Design Week 2026: Food, Fitness and 400+ Free Events

AI Generated - Design Week 2026: Food, Fitness and 400+ Free Events

Eleven designers have reimagined the common fork. A soccer match is being played with balls stitched from recycled Asia Cup jerseys. Chocolates that look like miniature buildings are on display. This is Melbourne Design Week 2026, the 11-day festival that opened on 14 May and has already turned the city into a living catalogue of what design can do.

The 10th anniversary program is the largest in the event’s history. Over 400 free exhibitions, workshops, tours and ticketed talks are spanning the CBD, Fitzroy, Collingwood, Abbotsford and beyond until 24 May. Last year’s milestone of 100,000 attendees looks set to be challenged by a line-up that pushes deep into food, fitness and the furniture we live with.

NGV Director Tony Ellwood AM said the program was built around the way Victorians actually live. “Melbourne Design Week is a powerful demonstration of how design can be used to shape the way we live – from the interior of our homes, to the way we eat. In 2026, the program is an expression of the thoughts, concerns and ideas powering the industry.”

The food and dining strand is the most aggressive expansion from 2025. At Florian Home in Collingwood, the free ‘Table Manners’ exhibition (14 to 17 May) brought together 11 designers to rethink cutlery. Across the street, edible architecture-inspired chocolates by local artisans made a brief appearance, their geometric forms designed to be photographed before they melted in a mouth. Chef-to-kitchen journeys are the subject of dedicated talks, and several venues are running sustainable food design workshops that require nothing more than a booking.

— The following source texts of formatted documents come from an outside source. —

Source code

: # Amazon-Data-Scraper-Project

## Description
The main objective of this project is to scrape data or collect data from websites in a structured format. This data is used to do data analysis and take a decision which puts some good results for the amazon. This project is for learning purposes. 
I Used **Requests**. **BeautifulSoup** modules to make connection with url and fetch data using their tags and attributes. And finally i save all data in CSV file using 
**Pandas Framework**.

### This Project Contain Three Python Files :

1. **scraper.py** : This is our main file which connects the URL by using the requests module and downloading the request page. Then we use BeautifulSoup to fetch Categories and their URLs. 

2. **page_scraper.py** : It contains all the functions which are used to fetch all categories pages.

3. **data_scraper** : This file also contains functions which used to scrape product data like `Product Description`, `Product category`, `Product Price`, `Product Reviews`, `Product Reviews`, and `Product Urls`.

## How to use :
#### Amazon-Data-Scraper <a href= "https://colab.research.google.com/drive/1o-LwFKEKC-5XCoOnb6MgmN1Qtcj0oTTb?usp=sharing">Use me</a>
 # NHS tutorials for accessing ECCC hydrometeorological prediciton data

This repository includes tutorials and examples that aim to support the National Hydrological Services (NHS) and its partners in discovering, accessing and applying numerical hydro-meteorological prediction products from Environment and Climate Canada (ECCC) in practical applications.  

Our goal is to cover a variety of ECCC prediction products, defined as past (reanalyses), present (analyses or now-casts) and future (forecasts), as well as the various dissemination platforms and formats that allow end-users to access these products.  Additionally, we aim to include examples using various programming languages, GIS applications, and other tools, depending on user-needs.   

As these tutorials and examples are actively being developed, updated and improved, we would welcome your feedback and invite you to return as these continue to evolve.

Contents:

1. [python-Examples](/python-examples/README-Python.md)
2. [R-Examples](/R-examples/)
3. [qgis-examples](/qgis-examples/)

Fitness and sports design have grabbed equal billing. The ‘Nothing New Tournament’ soccer match, played with equipment upcycled from the 2023 Asia Cup, tested whether competitive sport can be stripped of plastic waste. At the pop-up space At The Above, ‘Perfect Designs’ showcased experimental surfboards shaped in Victorian factories, while Salomon Emporium’s ‘Outdoor Futures’ installation presented hiking gear engineered for a climate-changed planet. Each event ties sport to local manufacturing, a thread that runs through the entire festival.

Colin Brooks, Minister for Creative Industries, said the festival reflects an industry that employs thousands of Victorians. “From cutting-edge architecture to world-leading tech, this Week highlights the creativity, skill and imagination that makes Victoria a global design destination.”

The scale of 400-plus events can overwhelm, and organisers are steering people toward the site’s interest filters and walkable trails. The City trail and Fitzroy-Collingwood trail group venues within walking or tram distance, letting visitors see three or four exhibitions in an afternoon without driving.

Ticketed talks, usually around $40, are the other pinch point. Conversations with designer David Flack and international architecture figure Tom Kundig have limited capacity, and the opening-weekend sessions sold through quickly. If you plan to hear Shunji Yamanaka on the future of prosthetics or Mary Featherston on learning environments, book now. The free exhibitions, by contrast, require nothing but a trip planner.

At the Koorie Heritage Trust, the ‘Blak Design’ exhibition continues a multi-year push to put First Nations makers at the centre of the industry. The Australian Furniture Design Award, with its $20,000 prize for the ‘Living Well Living Small’ theme, has shortlisted works on show at the Abbotsford Convent, where the ‘100 Chairs’ exhibit is also running.

Public transport is the recommended way to move. NGV International on St Kilda Road is a short walk from the Arts Precinct tram stop on routes 1, 3, 5, 6, 16 and 72. NGV Australia at Federation Square sits above Flinders Street Station and tram routes 70 and 75. For Abbotsford Convent, catch the train to Victoria Park or the bus 200 or 293. Parking in Southbank and Collingwood is tight enough during regular weekends, and event days push it further.

If you are at NGV International for a keynote, Southbank houses Cumulus Inc and Rosella for a pre- or post-talk meal. At Abbotsford Convent, the surrounding Smith Street cafes and bars in Collingwood are a natural pairing, particularly if you want to fold the ‘100 Chairs’ exhibit into the same afternoon.

The festival runs until 24 May, and the quietest truth of its 400-strong catalogue is that design, in this city, is no longer confined to gallery walls. It is under the fork at dinner. It is in the surfboard leaning against a Collingwood warehouse wall. Until Sunday week, it is everywhere you look.

Quick Facts

National Gallery of Victoria

Australia’s oldest and most visited art museum, with NGV International on St Kilda Road, Southbank, and The Ian Potter Centre: NGV Australia in Federation Square. It leads Melbourne Design Week, Australia’s premier design festival, hosting key events, talks and awards. Home to vast collections spanning 5000 years of art.